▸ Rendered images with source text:
□ □ □ □ □ □ □

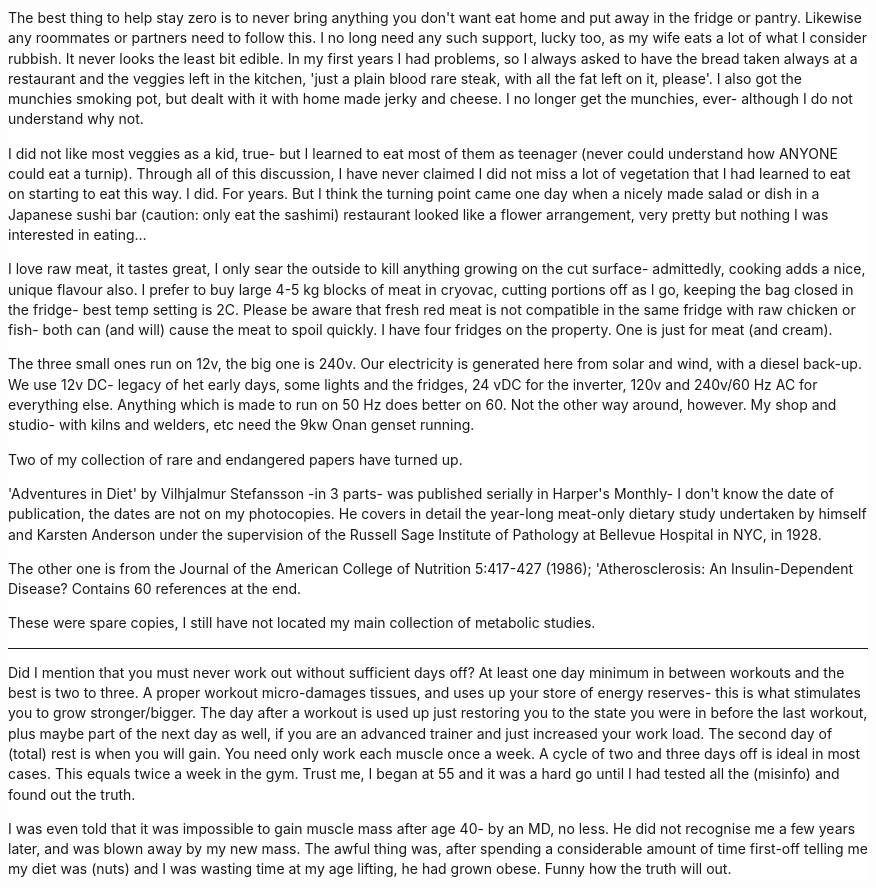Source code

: The best thing to help stay zero is to never bring anything you don't want eat home and put away in the fridge or pantry. Likewise any roommates or partners need to follow this. I no long need any such support, lucky too, as my wife eats a lot of what I consider rubbish. It never looks the least bit edible. In my first years I had problems, so I always asked to have the bread taken always at a restaurant and the veggies left in the kitchen, 'just a plain blood rare steak, with all the fat left on it, please'. I also got the munchies smoking pot, but dealt with it with home made jerky and cheese. I no longer get the munchies, ever- although I do not understand why not.

I did not like most veggies as a kid, true- but I learned to eat most of them as teenager (never could understand how ANYONE could eat a turnip). Through all of this discussion, I have never claimed I did not miss a lot of vegetation that I had learned to eat on starting to eat this way. I did. For years. But I think the turning point came one day when a nicely made salad or dish in a Japanese sushi bar (caution: only eat the sashimi) restaurant looked like a flower arrangement, very pretty but nothing I was interested in eating…

I love raw meat, it tastes great, I only sear the outside to kill anything growing on the cut surface- admittedly, cooking adds a nice, unique flavour also. I prefer to buy large 4-5 kg blocks of meat in cryovac, cutting portions off as I go, keeping the bag closed in the fridge- best temp setting is 2C. Please be aware that fresh red meat is not compatible in the same fridge with raw chicken or fish- both can (and will) cause the meat to spoil quickly. I have four fridges on the property. One is just for meat (and cream).

The three small ones run on 12v, the big one is 240v. Our electricity is generated here from solar and wind, with a diesel back-up. We use 12v DC- legacy of het early days, some lights and the fridges, 24 vDC for the inverter, 120v and 240v/60 Hz AC for everything else. Anything which is made to run on 50 Hz does better on 60. Not the other way around, however. My shop and studio- with kilns and welders, etc need the 9kw Onan genset running.

Two of my collection of rare and endangered papers have turned up.

'Adventures in Diet' by Vilhjalmur Stefansson -in 3 parts- was published serially in Harper's Monthly- I don't know the date of publication, the dates are not on my photocopies. He covers in detail the year-long meat-only dietary study undertaken by himself and Karsten Anderson under the supervision of the Russell Sage Institute of Pathology at Bellevue Hospital in NYC, in 1928.

The other one is from the Journal of the American College of Nutrition 5:417-427 (1986); 'Atherosclerosis: An Insulin-Dependent Disease? Contains 60 references at the end.

These were spare copies, I still have not located my main collection of metabolic studies.

***

Did I mention that you must never work out without sufficient days off? At least one day minimum in between workouts and the best is two to three. A proper workout micro-damages tissues, and uses up your store of energy reserves- this is what stimulates you to grow stronger/bigger. The day after a workout is used up just restoring you to the state you were in before the last workout, plus maybe part of the next day as well, if you are an advanced trainer and just increased your work load. The second day of (total) rest is when you will gain. You need only work each muscle once a week. A cycle of two and three days off is ideal in most cases. This equals twice a week in the gym. Trust me, I began at 55 and it was a hard go until I had tested all the (misinfo) and found out the truth.

I was even told that it was impossible to gain muscle mass after age 40- by an MD, no less. He did not recognise me a few years later, and was blown away by my new mass. The awful thing was, after spending a considerable amount of time first-off telling me my diet was (nuts) and I was wasting time at my age lifting, he had grown obese. Funny how the truth will out.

□ □ □ □ □ □ □

▸ Job:
Scan the lines above for "collection", then copy every one that has it.

▸ Answer to this task:
Two of my collection of rare and endangered papers have turned up.
These were spare copies, I still have not located my main collection of metabolic studies.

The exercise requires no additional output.